◆ **PROMPT**: Give back the full listing exactly, setting the pictures aside.

◆ **RECORDED INFORMATION**:
[Start of section]

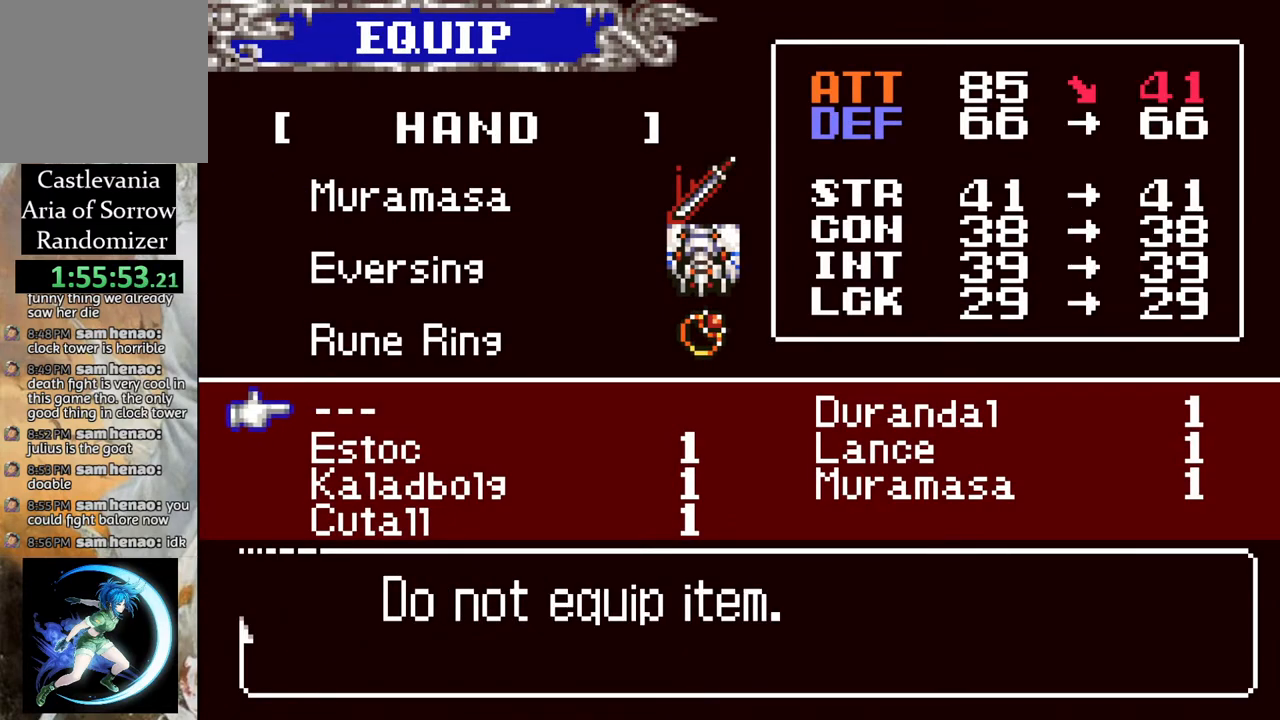
{"buttons": [], "left_stick": "center", "right_stick": "center", "events": [[333, "CIRCLE", "down"], [433, "CIRCLE", "up"]]}
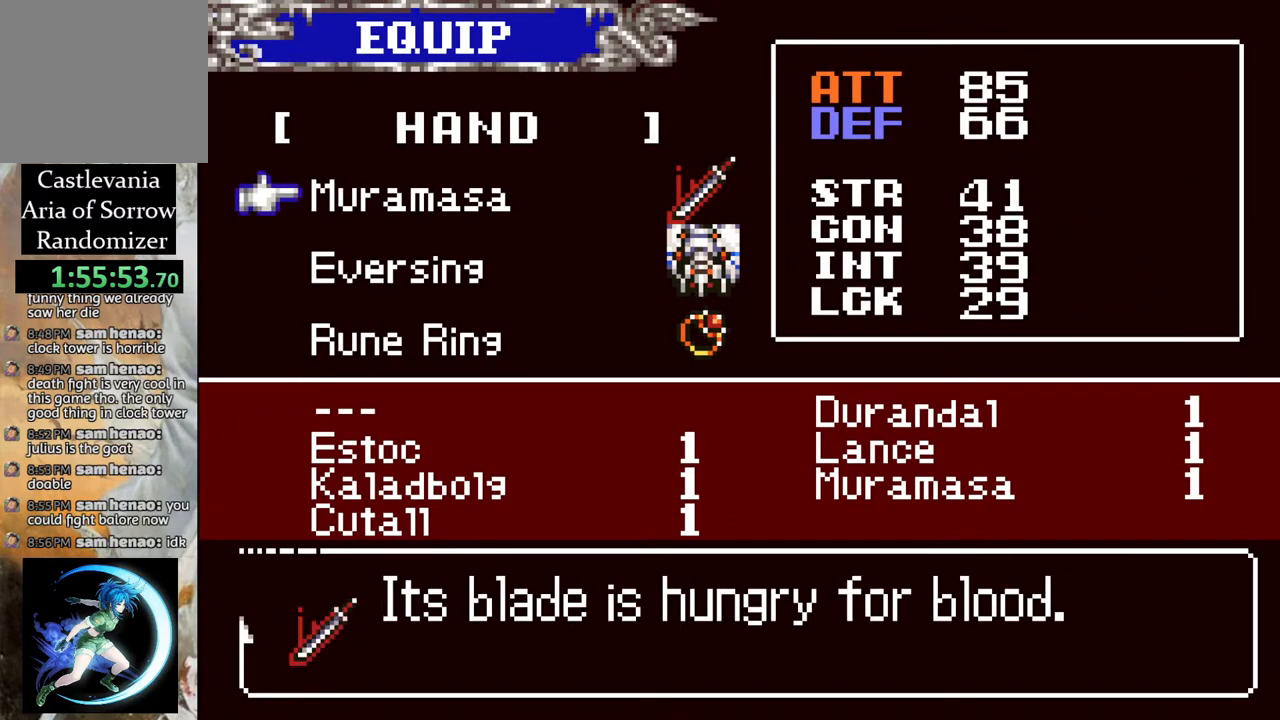
{"buttons": [], "left_stick": "center", "right_stick": "center", "events": []}
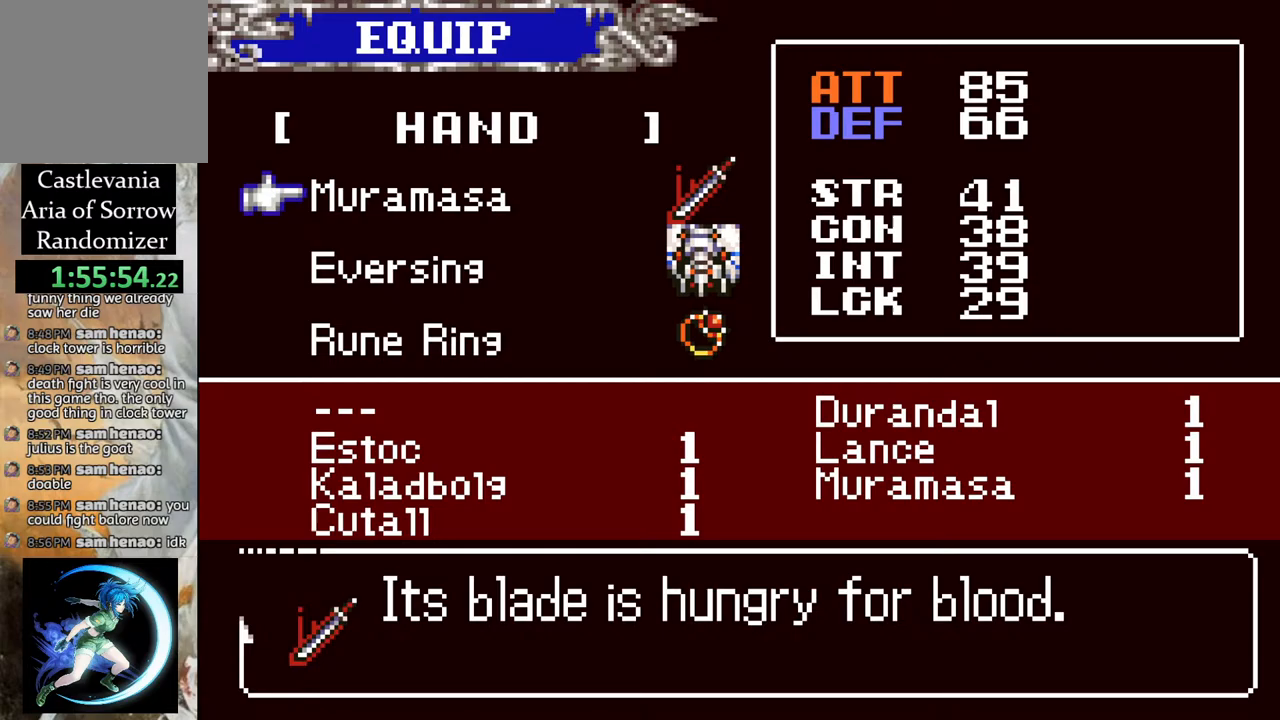
{"buttons": [], "left_stick": "center", "right_stick": "center", "events": [[233, "CIRCLE", "down"], [367, "CIRCLE", "up"]]}
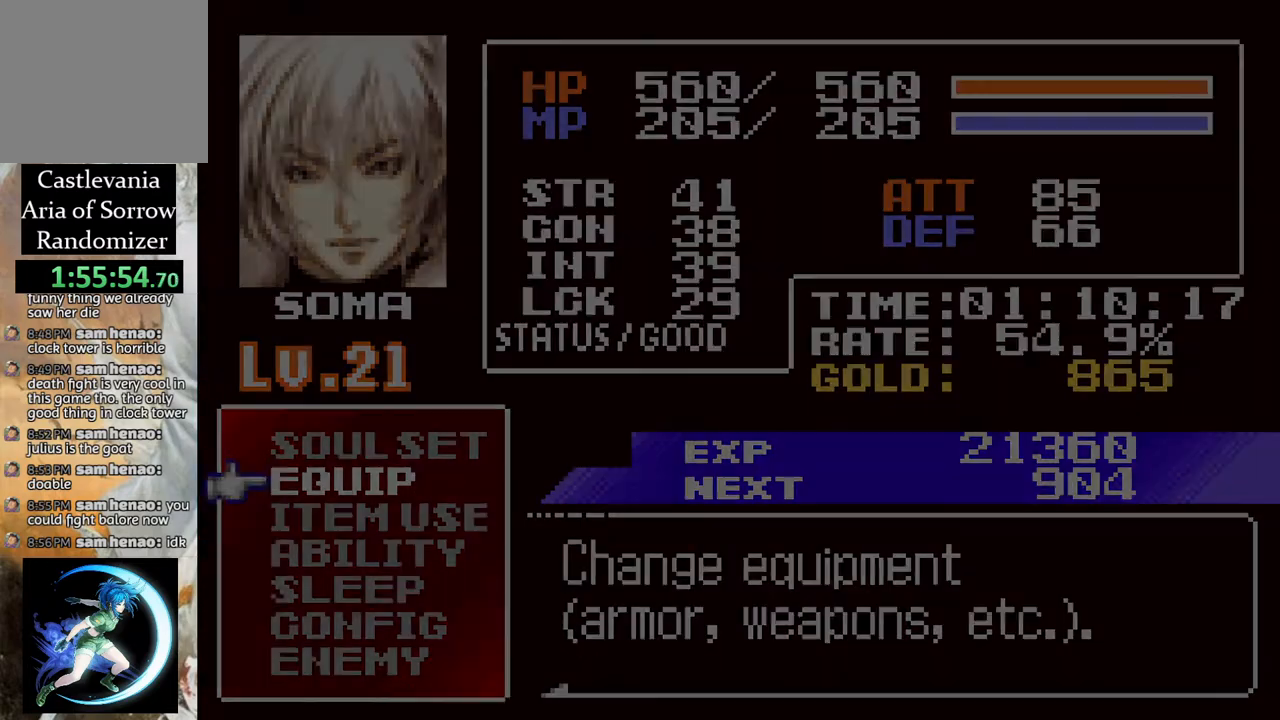
{"buttons": ["DPAD_RIGHT"], "left_stick": "center", "right_stick": "center", "events": [[150, "CIRCLE", "down"], [267, "CIRCLE", "up"], [467, "DPAD_RIGHT", "down"]]}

[End of section]

◆ **REPLY**:
{"buttons": [], "left_stick": "center", "right_stick": "center", "events": [[333, "CIRCLE", "down"], [433, "CIRCLE", "up"]]}
{"buttons": [], "left_stick": "center", "right_stick": "center", "events": []}
{"buttons": [], "left_stick": "center", "right_stick": "center", "events": [[233, "CIRCLE", "down"], [367, "CIRCLE", "up"]]}
{"buttons": ["DPAD_RIGHT"], "left_stick": "center", "right_stick": "center", "events": [[150, "CIRCLE", "down"], [267, "CIRCLE", "up"], [467, "DPAD_RIGHT", "down"]]}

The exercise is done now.